先ほどまで暖かくいい味を出していた神の紅茶は、今ではすっかり冷めて味気なくなってしまっていた。
×××
その一方で、ユリスからの拠から帰ったスィーリエは、呼び出した本人がいなくなるや否や――――
「このままで終わるものですか……たとえ私の身がどうなろうとも、あの子だけは許せない」
まるで反省した態度を見せず、ユリスの思った通り警告などなかったかのようにリアへの嫌がらせに意識が向いていた。
「何人か煩わしいのがいるようだけれど、優秀な私の邪魔をするのであれば、まとめて討滅してやる。
それに、たとえ直接介入して邪魔しようものなら、リアだってただでは済まない。ふふふリアめ、すでにチェックメイトだと知らずに惰眠をむさぼっているといい」
もとよりスィーリエには後がない。
最悪、自分もろともリアを巻き添えにする気でいるようだ。
将来有望な創造神になると言われ続けてきた彼女は、今や本当の目的を見失い、手段のみに固執する哀れな道化でしかなかった。
・メタ情報
初登場を果たした、女神リアを一方的にライバル視する女神スィーリエ。
実は彼女、前々回のコラボに登場したアイネ(https://kakuyomu.jp/works/1177354054889216737/episodes/1177354054889217549)の母親を作った女神でもある。
あの宇宙大将軍がどっかで見たことある能力をしているのはそのせい。
スィーリエは、宇宙大将軍たち「完全者」に神性介入を授けている元凶。
この介入能力については戦神ユリスですら無効にすることはできない。(が、本体を殺す権限を持っているので、その気になれば強引に終わらせることは可能)

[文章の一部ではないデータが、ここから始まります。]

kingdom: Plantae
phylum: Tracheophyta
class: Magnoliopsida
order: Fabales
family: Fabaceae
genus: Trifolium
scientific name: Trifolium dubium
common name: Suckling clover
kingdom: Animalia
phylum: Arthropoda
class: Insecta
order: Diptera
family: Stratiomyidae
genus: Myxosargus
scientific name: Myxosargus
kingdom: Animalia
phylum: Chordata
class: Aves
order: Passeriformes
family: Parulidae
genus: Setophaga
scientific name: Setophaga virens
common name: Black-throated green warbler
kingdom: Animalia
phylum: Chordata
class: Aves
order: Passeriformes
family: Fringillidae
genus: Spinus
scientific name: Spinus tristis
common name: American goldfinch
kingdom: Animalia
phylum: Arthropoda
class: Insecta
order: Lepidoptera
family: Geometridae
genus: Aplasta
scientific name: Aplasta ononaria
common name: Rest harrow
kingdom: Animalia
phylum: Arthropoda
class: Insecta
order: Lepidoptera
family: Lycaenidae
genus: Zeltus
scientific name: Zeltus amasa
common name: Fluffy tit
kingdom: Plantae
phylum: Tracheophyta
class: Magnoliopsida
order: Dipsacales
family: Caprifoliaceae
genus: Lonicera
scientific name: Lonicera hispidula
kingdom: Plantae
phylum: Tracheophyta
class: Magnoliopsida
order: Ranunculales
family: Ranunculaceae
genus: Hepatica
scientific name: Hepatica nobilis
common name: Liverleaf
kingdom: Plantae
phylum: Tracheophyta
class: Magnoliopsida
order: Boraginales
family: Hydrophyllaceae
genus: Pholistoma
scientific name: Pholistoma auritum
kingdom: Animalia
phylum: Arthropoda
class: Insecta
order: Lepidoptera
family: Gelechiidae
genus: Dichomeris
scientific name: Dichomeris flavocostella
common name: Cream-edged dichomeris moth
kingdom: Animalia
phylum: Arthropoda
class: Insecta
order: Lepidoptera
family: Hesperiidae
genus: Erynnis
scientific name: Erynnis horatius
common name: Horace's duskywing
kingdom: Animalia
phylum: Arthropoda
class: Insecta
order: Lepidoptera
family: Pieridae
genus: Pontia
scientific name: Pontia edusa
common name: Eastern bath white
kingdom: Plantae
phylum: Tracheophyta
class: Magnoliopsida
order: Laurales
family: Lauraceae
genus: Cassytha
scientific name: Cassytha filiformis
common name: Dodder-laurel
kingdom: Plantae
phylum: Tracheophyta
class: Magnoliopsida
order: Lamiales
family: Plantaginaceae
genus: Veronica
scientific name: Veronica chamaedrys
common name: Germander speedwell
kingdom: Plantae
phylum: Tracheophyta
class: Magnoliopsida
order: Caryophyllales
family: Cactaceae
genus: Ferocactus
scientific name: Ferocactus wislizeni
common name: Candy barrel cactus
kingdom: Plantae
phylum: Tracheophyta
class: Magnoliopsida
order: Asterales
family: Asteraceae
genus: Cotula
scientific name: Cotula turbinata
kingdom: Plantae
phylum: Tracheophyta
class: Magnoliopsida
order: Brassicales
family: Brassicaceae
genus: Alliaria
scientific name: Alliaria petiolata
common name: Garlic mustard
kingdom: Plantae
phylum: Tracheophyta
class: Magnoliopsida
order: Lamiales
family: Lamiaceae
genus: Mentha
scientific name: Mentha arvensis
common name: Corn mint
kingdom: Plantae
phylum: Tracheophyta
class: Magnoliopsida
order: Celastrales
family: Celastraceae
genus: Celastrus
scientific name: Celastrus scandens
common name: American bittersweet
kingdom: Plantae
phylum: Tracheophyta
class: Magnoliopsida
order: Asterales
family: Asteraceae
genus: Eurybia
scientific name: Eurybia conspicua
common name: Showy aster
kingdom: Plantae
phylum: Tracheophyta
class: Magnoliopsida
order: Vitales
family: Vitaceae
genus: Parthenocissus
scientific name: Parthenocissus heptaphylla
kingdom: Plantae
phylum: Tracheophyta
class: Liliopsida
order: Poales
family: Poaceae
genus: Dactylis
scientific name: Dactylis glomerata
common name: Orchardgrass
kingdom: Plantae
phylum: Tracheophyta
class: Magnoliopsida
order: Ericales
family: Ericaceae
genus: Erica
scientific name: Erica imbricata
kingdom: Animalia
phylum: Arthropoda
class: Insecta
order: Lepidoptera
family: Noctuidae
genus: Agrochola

で、何が言いたいかと言えば、こいつらを一定以上倒すと「危機」という現象が発生する。
ゲームでもよくある、中盤以降の中だるみを解消するための大破壊祭り、もといビックイベントだ。
今回の危機のテーマは「スィーリエの直接介入」であり、強力なボスが何体も現れるのを、複数の作者様で討伐してもらうことになる。
ただ、強制参加ではないので、あくまでお祭りのようなノリで参加を決めていただければ幸いです。
詳細な内容は条件が達成された段階で発表するので、参加表明はその時にしていただければと思います。
とはいえ、ゲームみたいにリアルタイムで共有できるわけではないため、どんな形で書くことになるかはまだ未知数です。
その時になったら、各々が並行しつつ書くか、特定の作者にキャラをまとめるか、話し合っていただければ。
ただ、あんまり討伐を急ぎすぎても面白くないので、進行に支障が出ない範囲でゆっくりと条件を開放していけたら幸いです。
あと、勘のいい人はわかるかと思いますが、用意されている危機はこれだけではない。
そちらの条件の発表はまた後日ということで。